Il rilascio è avvenuto al termine di una sperimentazione durata anni e che ha portato al lancio di Sora Turbo, la versione che offre prestazioni molto più elevate. Si parla infatti di video fino a 1080p, lunghi fino a 20 secondie in proporzioni widescreen, verticali o quadrate.
Tra le funzioni, Remix che può sostituire, modificare o rimuovere elementi in un video originale, Re-cut che parte da singoli fotogrammi per estendere o creare una scena, Loop che crea video che si ripetono oppure ancora Blend che unisce in modo coerente tramite AI due filmati e Style presets che modifica lo stile.
C’è da dire che, come annunciato dalla stessa OpenAI, l’attuale versione di Sora ha molte limitazioni. Spesso genera una “fisica irrealistica e lotta con azioni complesse per lunghi periodi”.
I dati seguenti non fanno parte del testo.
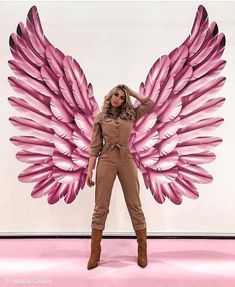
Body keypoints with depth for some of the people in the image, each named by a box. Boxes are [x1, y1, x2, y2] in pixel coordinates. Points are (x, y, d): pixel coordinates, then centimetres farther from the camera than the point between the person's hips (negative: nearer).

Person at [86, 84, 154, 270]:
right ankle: (95, 252, 13)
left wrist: (131, 92, 14)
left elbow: (150, 104, 5)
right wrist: (90, 170, -1)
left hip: (127, 161, 1)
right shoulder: (100, 118, 10)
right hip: (106, 161, -1)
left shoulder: (130, 115, 13)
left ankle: (143, 250, 17)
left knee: (135, 206, 3)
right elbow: (95, 146, 6)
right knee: (101, 207, 0)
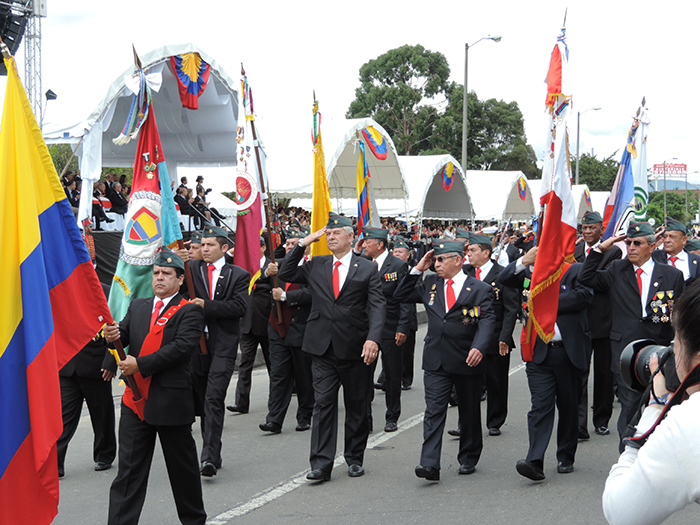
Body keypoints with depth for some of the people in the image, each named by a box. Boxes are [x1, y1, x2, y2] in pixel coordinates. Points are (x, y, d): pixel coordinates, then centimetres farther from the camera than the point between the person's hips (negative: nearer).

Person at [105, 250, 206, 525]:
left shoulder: (189, 311, -3)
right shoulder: (138, 306, 15)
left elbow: (183, 346, -16)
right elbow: (124, 333, 7)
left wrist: (140, 364, -21)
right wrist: (113, 334, -19)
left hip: (171, 400, -4)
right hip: (135, 399, 4)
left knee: (183, 466, 10)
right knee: (129, 468, 2)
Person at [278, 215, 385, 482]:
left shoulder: (367, 269, 2)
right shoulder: (316, 265, 11)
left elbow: (376, 306, -5)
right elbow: (285, 274, 11)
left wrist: (373, 338, -21)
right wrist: (302, 244, 3)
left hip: (354, 348, -1)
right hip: (323, 349, 2)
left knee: (356, 406, 9)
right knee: (323, 403, -3)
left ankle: (355, 459, 23)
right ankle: (321, 464, -3)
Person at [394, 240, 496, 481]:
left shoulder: (480, 289, -2)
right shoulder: (430, 284, 10)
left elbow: (487, 321, -12)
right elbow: (401, 296, 14)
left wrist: (478, 347, -30)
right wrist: (418, 269, 4)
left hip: (467, 362, -2)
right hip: (436, 360, 2)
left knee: (469, 413, 11)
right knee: (434, 411, -8)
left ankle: (468, 459, 28)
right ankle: (430, 464, -13)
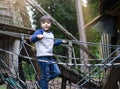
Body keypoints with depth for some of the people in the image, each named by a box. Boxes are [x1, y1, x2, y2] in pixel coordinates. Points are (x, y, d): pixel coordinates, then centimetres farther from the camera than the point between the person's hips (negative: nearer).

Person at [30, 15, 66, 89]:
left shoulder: (51, 34, 19)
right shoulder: (40, 32, -7)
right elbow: (32, 39, -25)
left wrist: (61, 41, 46)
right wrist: (37, 36, -46)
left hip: (50, 57, 8)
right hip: (42, 57, -8)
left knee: (57, 72, 9)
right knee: (45, 76, -5)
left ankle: (41, 82, 24)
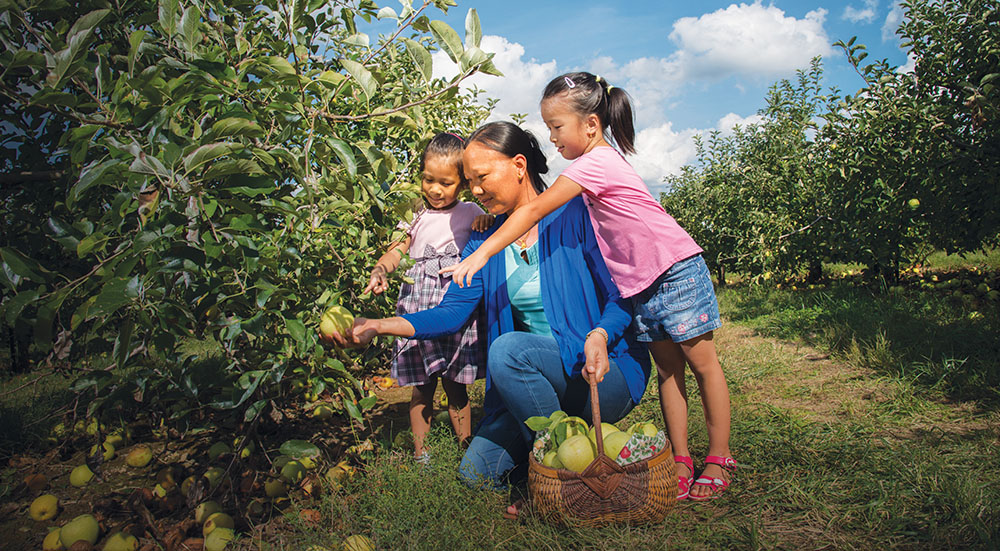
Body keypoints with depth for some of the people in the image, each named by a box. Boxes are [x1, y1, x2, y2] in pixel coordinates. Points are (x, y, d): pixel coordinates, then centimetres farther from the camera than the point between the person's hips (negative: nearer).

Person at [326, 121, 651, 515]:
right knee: (477, 471, -9)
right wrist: (379, 326, -11)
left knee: (509, 349, -32)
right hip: (539, 382, 5)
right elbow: (453, 311, 0)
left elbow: (621, 296, -8)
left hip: (607, 373, -5)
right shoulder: (486, 243, 9)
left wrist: (599, 336, -30)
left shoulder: (573, 215, -8)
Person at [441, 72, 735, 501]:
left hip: (678, 272, -9)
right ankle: (681, 461, 17)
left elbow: (535, 211, -24)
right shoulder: (597, 162, 9)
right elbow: (550, 213, 15)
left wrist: (482, 253, -25)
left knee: (702, 363, 3)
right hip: (641, 287, 9)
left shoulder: (596, 163, -19)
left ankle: (719, 459, 13)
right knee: (668, 370, 10)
Inoltre, tutti i video generati da Sora sono dotati di metadati C2PA (si apre in una nuova finestra), che identificheranno un video come proveniente da Sora e possono essere utilizzati per verificare l’origine. Aggiunte anche filigrane visibili per impostazione predefinita e costruito uno strumento di ricerca interno che utilizza attributi tecnici di generazioni per aiutare a verificare se il contenuto proviene da Sora.
Sora di OpenAI non arriverà in Europa
Non proprio tutti gli utenti del mondo possono però, per ora, accedere a Sora. L’Unione Europea infatti, insieme a Svizzera e Regno Unito, è l’unico mercato escluso dal lancio, per ragioni di mancato adeguamento con le normative comunitarie sulla privacy e sull’intelligenza artificiale.
Per quanto riguarda le tempistiche, impossibile fare speculazioni. Lo stesso Sam Altman, AD di OpenAI, ha dichiarato: «Stiamo facendo del nostro meglio, ma non ci sono ancora tempistiche da condividere».